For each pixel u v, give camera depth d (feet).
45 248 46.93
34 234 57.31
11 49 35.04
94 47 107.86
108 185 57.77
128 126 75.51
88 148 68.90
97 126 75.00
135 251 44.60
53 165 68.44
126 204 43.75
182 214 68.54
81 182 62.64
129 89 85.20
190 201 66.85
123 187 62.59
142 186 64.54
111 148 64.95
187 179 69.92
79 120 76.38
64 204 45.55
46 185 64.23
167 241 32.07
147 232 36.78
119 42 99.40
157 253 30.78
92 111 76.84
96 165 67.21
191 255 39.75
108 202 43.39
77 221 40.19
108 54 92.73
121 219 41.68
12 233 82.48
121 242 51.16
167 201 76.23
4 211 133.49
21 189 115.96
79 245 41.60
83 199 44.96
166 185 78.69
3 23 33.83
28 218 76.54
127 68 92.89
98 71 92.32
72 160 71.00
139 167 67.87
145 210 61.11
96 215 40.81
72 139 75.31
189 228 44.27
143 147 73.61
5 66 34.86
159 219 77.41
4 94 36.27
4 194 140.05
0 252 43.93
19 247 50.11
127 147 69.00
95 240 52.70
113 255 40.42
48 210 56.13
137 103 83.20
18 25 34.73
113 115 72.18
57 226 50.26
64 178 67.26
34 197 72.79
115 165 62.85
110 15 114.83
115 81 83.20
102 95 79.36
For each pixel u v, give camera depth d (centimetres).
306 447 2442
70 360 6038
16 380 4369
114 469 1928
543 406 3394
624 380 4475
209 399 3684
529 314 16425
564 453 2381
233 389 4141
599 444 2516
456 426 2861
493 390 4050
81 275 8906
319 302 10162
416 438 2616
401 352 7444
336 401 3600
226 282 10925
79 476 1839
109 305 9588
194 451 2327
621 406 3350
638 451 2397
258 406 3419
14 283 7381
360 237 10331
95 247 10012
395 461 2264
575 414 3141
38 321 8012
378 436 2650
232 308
--
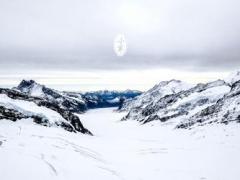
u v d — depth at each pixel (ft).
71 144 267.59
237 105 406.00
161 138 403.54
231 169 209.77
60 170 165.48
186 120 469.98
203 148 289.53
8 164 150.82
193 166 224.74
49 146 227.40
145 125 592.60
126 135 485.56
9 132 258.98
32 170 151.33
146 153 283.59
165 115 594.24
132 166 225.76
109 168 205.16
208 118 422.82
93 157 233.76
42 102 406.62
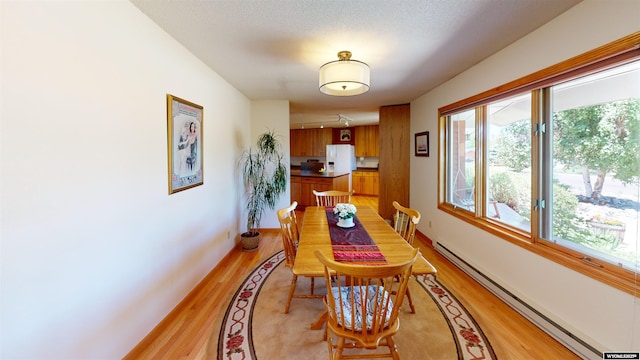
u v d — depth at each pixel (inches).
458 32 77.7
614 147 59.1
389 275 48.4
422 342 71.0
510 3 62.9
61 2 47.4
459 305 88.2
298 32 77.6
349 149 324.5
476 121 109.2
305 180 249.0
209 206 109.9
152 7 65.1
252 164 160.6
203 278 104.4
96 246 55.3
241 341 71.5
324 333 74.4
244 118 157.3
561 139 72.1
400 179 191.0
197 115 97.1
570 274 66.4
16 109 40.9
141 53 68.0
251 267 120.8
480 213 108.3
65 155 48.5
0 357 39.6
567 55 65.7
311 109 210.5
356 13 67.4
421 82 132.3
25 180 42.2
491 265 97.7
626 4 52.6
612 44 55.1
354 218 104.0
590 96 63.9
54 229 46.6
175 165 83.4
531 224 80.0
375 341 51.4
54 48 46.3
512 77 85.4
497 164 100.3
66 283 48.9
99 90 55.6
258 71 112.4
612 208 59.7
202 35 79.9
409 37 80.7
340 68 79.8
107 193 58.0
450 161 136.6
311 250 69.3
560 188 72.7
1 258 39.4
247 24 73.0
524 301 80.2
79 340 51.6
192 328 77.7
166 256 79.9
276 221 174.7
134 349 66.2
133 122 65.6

## YOUR OBJECTIVE
Can you repeat, word for word, every line above from the one containing "458 32 77.7" down to the one containing "133 122 65.6", including both?

## SOLUTION TO THIS PROBLEM
458 32 77.7
614 147 59.1
389 275 48.4
422 342 71.0
510 3 62.9
61 2 47.4
459 305 88.2
298 32 77.6
349 149 324.5
476 121 109.2
305 180 249.0
209 206 109.9
152 7 65.1
252 164 160.6
203 278 104.4
96 246 55.3
241 341 71.5
324 333 74.4
244 118 157.3
561 139 72.1
400 179 191.0
197 115 97.1
570 274 66.4
16 109 40.9
141 53 68.0
251 267 120.8
480 213 108.3
65 155 48.5
0 357 39.6
567 55 65.7
311 109 210.5
356 13 67.4
421 82 132.3
25 180 42.2
491 265 97.7
626 4 52.6
612 44 55.1
354 218 104.0
590 96 63.9
54 229 46.6
175 165 83.4
531 224 80.0
375 341 51.4
54 48 46.3
512 77 85.4
497 164 100.3
66 283 48.9
99 90 55.6
258 71 112.4
612 208 59.7
202 35 79.9
409 37 80.7
340 68 79.8
107 193 58.0
450 161 136.6
311 250 69.3
560 188 72.7
1 258 39.4
247 24 73.0
524 301 80.2
79 340 51.6
192 328 77.7
166 256 79.9
276 221 174.7
134 349 66.2
133 122 65.6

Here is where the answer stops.